The Chennai Port Trust (ChPT) is caught in a Catch-22 situation. Its decision to revise the tariff (Scale of Rates) effective November 29, has faced stiff opposition from the port users. However, without an increase, it would be impossible for the ChPT to meet its expenses, especially the huge wage bill after the pay revision from January 1, 2017. The pay revision has led to an increase in labour cost by nearly 30 per cent, forcing the ChPT to hike the tariff, said an official of ChPT.
The Chennai port competes with the neighbouring Kamarajar, Katupalli and Krishnapatinam ports. While other ports are reducing their tariffs to attract cargo, ChPT has increased it, making the port uncompetitive, feel many port users. The rate increase has come at a time when the port is struggling to find cargo, said one user.
For the period April-October 2019, cargo throughput at the port declined by nearly 9 per cent to 28.58 million tonnes, as against 31.43 million tonnes in the same period last year, according to data released by the Indian Ports’ Association that represents the major ports.
The tariff increase was 36 per cent in stevedoring; between 15-30 per cent in others such as wharfage, storage and vessel-related charges, and close to 50 per cent in demurrage, said Ishwar Achanta, President, The Chennai Port Stevedores’ Association, whose members provide cargo loading and unloading services at the port.
“The increase is a death knell for the port. Surely our ships bringing 1 million tonnes per annum will shift. Already, a ship called at Kattupalli and loaded 6,000 MT last week and the next ship is also due there,” he said.
Achanta said that at a meeting with stakeholders on November 14, Mansukh Mandaviya, Union Minister of State for Shipping (Independent Charge), said that ChPT cannot load its costs such as pension pay-outs and increased salaries (on account of wage revision) onto the tariff levied on port users. “However, we were shocked to receive a notification from the ChPT Traffic Manager’s office, advising that the increased Scale will come into effect on November 29,” he told.
“With Chettinad Multi Cargo terminal at Kamarajar Port ramping up operations after a slow start, and Kattupalli Port offering huge discounts resulting in the diversion of Caterpillar and granite blocks exports, and with Krishnapatnam port on the verge of being acquired by Adani Ports, we, the primary stakeholders of Chennai port, are seriously disadvantaged by ChPT increasing handling costs,” said Achanta.
‘Workers will be affected’
“It is our earnest request to take cognizance of the serious difficulties being faced by our members in sustaining their companies and their businesses. Directly and indirectly, 5,000 workers will be affected by this move to increase tariff leading to immediate diversion of cargo,” he appealed to both the Shipping Ministry and ChPT.
“We request you to defer the implementation of the scale of rates and assist the trade to retain the already low volumes at Chennai Port,” he added.
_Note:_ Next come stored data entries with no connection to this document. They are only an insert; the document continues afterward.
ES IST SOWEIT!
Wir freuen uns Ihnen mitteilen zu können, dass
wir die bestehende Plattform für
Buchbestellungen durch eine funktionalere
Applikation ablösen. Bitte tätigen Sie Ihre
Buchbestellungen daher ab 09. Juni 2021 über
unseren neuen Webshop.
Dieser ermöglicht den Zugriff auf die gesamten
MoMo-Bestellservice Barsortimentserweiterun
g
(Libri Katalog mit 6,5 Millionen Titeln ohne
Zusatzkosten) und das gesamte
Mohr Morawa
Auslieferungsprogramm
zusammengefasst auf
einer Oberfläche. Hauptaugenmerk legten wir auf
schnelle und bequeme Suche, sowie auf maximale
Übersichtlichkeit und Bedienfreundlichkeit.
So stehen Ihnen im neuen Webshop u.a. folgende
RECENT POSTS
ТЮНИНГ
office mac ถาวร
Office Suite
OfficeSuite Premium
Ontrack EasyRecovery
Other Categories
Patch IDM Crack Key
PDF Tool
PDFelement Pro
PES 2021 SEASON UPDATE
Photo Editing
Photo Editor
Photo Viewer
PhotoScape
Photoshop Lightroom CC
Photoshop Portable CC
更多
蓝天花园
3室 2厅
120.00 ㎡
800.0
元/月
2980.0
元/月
Stakeholders consulted, says ChPT Chairman
Defending the tariff increase, ChPT Chairman P Raveendran said that the SoR is revised with due consultation of the stakeholders, and most of their concerns were taken care of and thereafter the proposal for the revision of SoR was sent to Tariff Authority for Major Ports (TAMP), besides publishing the proposed SoR in the Chennai Port website as per the TAMP guidelines.
TAMP, after due process, conducted the public hearing with all the stakeholders. The issues raised during the meeting were again analysed and many of the increases proposed such as ‘cold move’ charges; double berth hire charges for occupation of double berth by large ships; increase in wharfage for cereals and pulses and fertilizers; wharfage rates for oil bunkering, coir and jute, documentation charges for vessel imported as cargo, were withdrawn.
The increase was mainly in areas like on board labour charges (shown part of stevedoring charges) which was necessitated due to pay revision from January 1, 2017, and the ChPT had absorbed this increase till date. “The overall increase in tariff due to the revision will be only around 3 per cent for a ship calling at the port,” Raveendran said.
However, the impact of these labour charges is minimal since the port has implemented National Industrial Tribunal Award on manning scale in toto, he said.